Machine learning (ML) for text classification has been widely used in various
domains. These applications can significantly impact ethics, economics, and
human behavior, raising serious concerns about trusting ML decisions. Studies
indicate that conventional metrics are insufficient to build human trust in ML
models. These models often learn spurious correlations and predict based on
them. In the real world, their performance can deteriorate significantly. To
avoid this, a common practice is to test whether predictions are reasonable
based on valid patterns in the data. Along with this, a challenge known as the
trustworthiness oracle problem has been introduced. Due to the lack of
automated trustworthiness oracles, the assessment requires manual validation of
the decision process disclosed by explanation methods. However, this is
time-consuming, error-prone, and unscalable.
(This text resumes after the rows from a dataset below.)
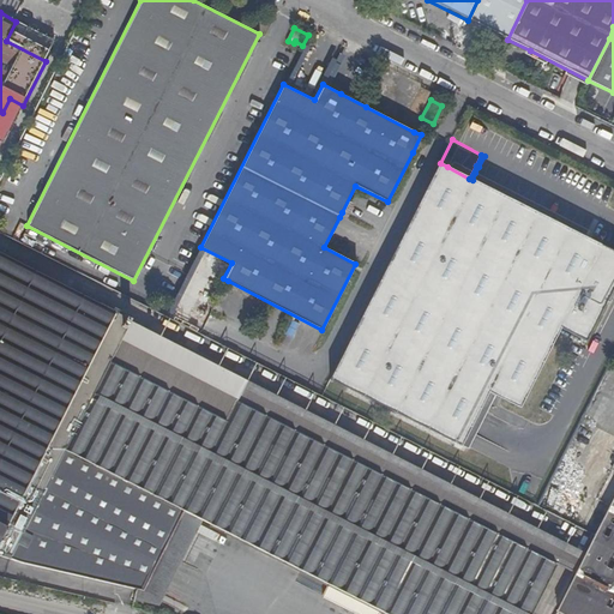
[(492,161),(485,156),(479,167),(487,172),(492,161)]
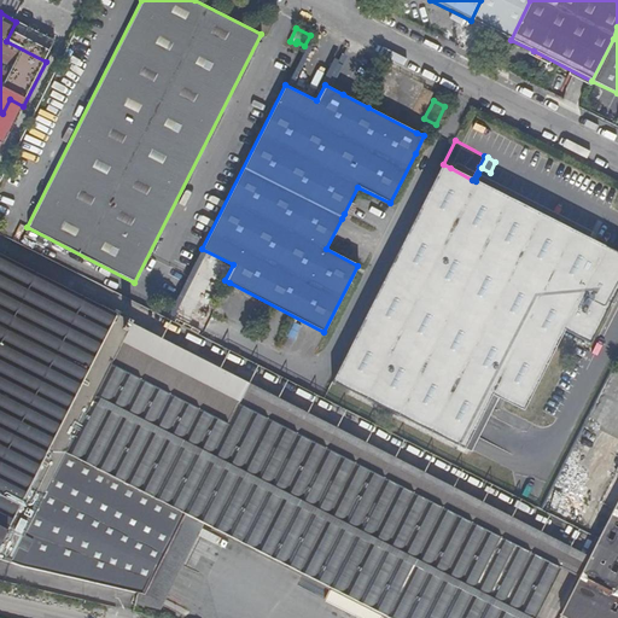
[(450,168),(443,164),(333,383),(339,385),(361,397),(472,180),(450,168)]
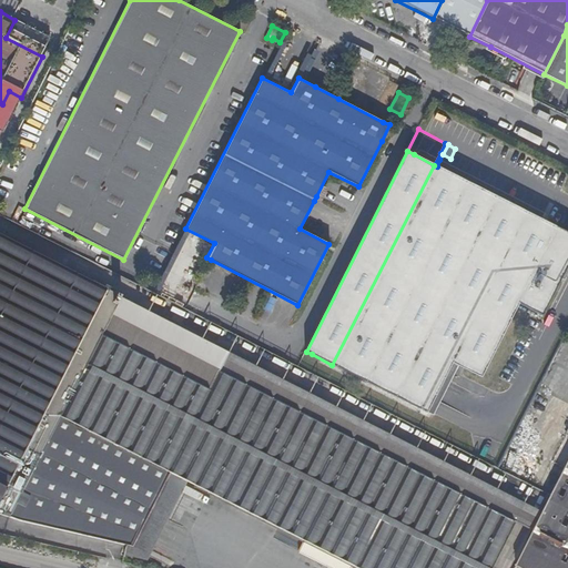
[(544,214),(439,160),(437,166),(540,220),(544,214)]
We propose TOKI, the first automated trustworthiness oracle generation method
for text classifiers. TOKI automatically checks whether the words contributing
the most to a prediction are semantically related to the predicted class.
Specifically, we leverage ML explanations to extract the decision-contributing
words and measure their semantic relatedness with the class based on word
embeddings. We also introduce a novel adversarial attack method that targets
trustworthiness vulnerabilities identified by TOKI. To evaluate their alignment
with human judgement, experiments are conducted. We compare TOKI with a naive
baseline based solely on model confidence and TOKI-guided adversarial attack
method with A2T, a SOTA adversarial attack method. Results show that relying on
prediction uncertainty cannot effectively distinguish between trustworthy and
untrustworthy predictions, TOKI achieves 142% higher accuracy than the naive
baseline, and TOKI-guided attack method is more effective with fewer
perturbations than A2T.